Thursday, August 15, 2002

Today is the Feast of the Assumption.



'The Immaculate Virgin, preserved free from all stain of original sin, when the course of her earthly life was finished, was taken up body and soul into heavenly glory, and exalted by the Lord as Queen over all things, so that she might be the more fully conformed to her Son, the Lord of lords and conqueror of sin and death.'
- Dogma proclaimed by the Catholic Church in 1950

Mary always brings to mind George Santayana. In the book Ameican Philosophy, Timothy Sprigge writes of this Spanish-born American philosopher: ‘In his [Santayana's] eventual philosophy, religion, at its deepest, was described as a system of symbols which enriched and deepened the experience of living, and which had a certain aptness as a way of adjusting to the world in its true character, but which entirely lacked literal truth. In the light of this Catholicism could be regarded as better than Protestantism, since its symbols were richer and more flexible, and more in tune with nature than Protestantism which, in an attempt to find literal truth, simply impoverished the symbols of Christianity without discarding its falsehoods. Thus Santayana thought that Catholicism provided a better way of life, more spiritually fulfilling for the saintly, and more enriching of natural life for the majority, than Protestantism and since to do this, and not to be true, is the function which reason ascribes to religion, it is to be judged the better type of Christianity. It was this attitude which evoked Bertrand Russell's quip that Santayana believes there is no God, and that Mary is his mother.’


- El Greco, The Assumption of the Virgin (1577)

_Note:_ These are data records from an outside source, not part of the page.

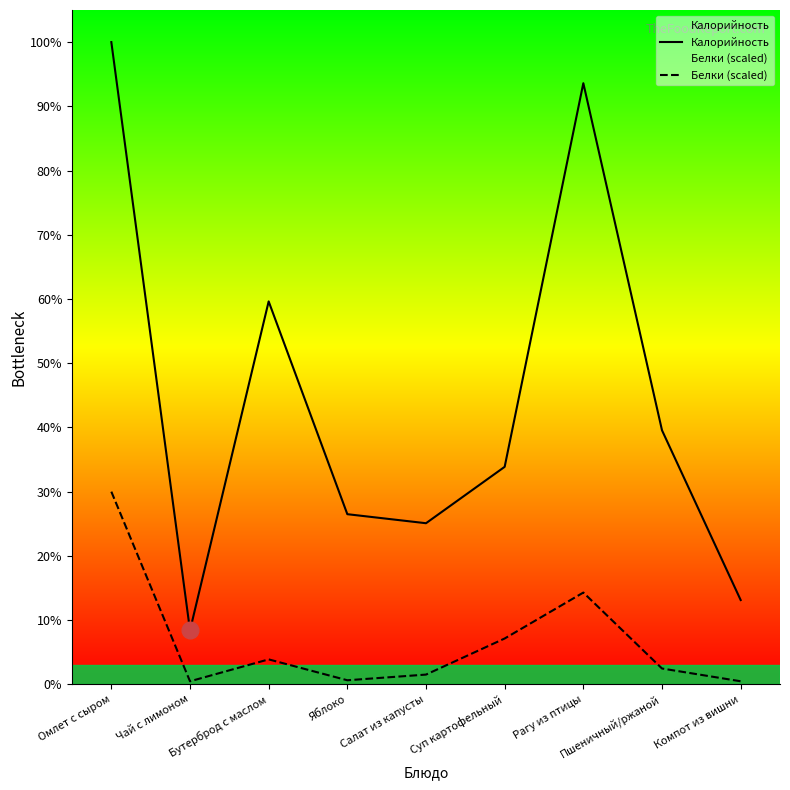

How many categories are shown in the chart?

9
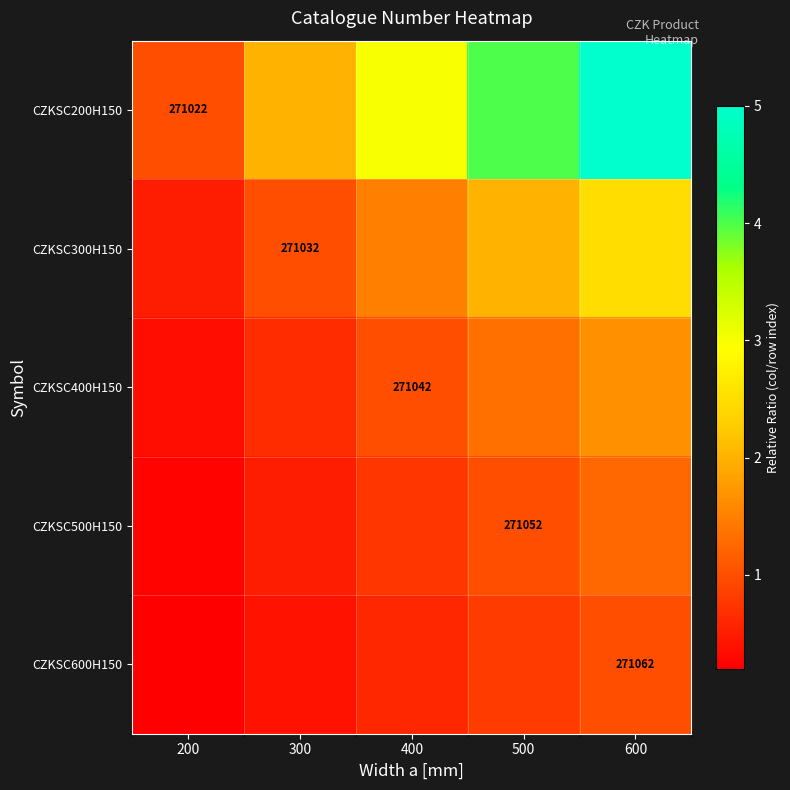

The value of CZKSC600H150 at 400 is 1.0. True or false?

False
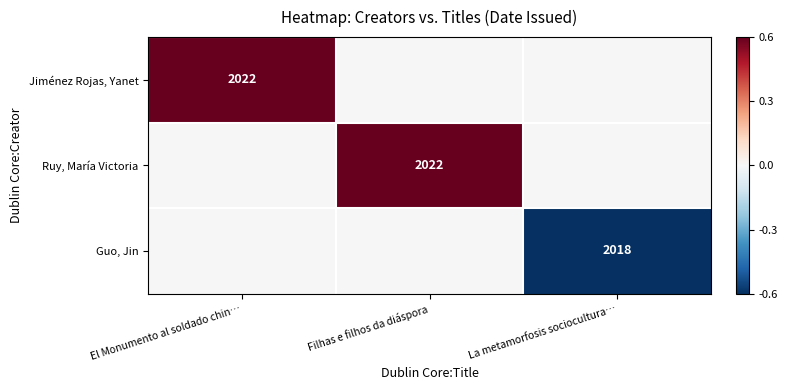

The Jiménez Rojas, Yanet series shows 2022 at El Monumento al soldado chin…. True or false?

True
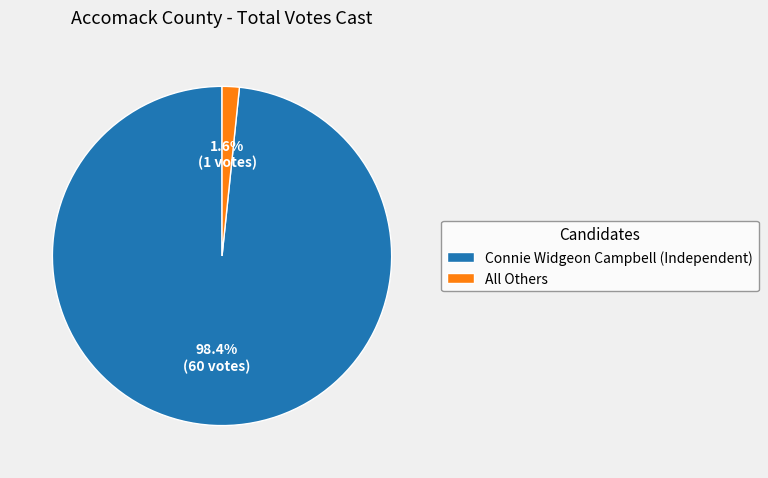

Between Connie Widgeon Campbell (Independent) and All Others, which is larger?

Connie Widgeon Campbell (Independent)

And again: ‘[Santayana] developed one of the most perfectly worked out complex philosophical systems there is, and is a mine of subtle reasoning and distinctions and of insight into the major problems of philosophy. […] Upon the whole I would say that it is the most convincing, carefully worked out and comprehensive version of materialism or naturalism that there has been. At a time when so many philosophers are materialists, it is a pity that they do not attend to the one version of materialism which has really found a satisfactory way of dealing with spiritual values and with ethics, and of accounting for mind in a non-reductive way.’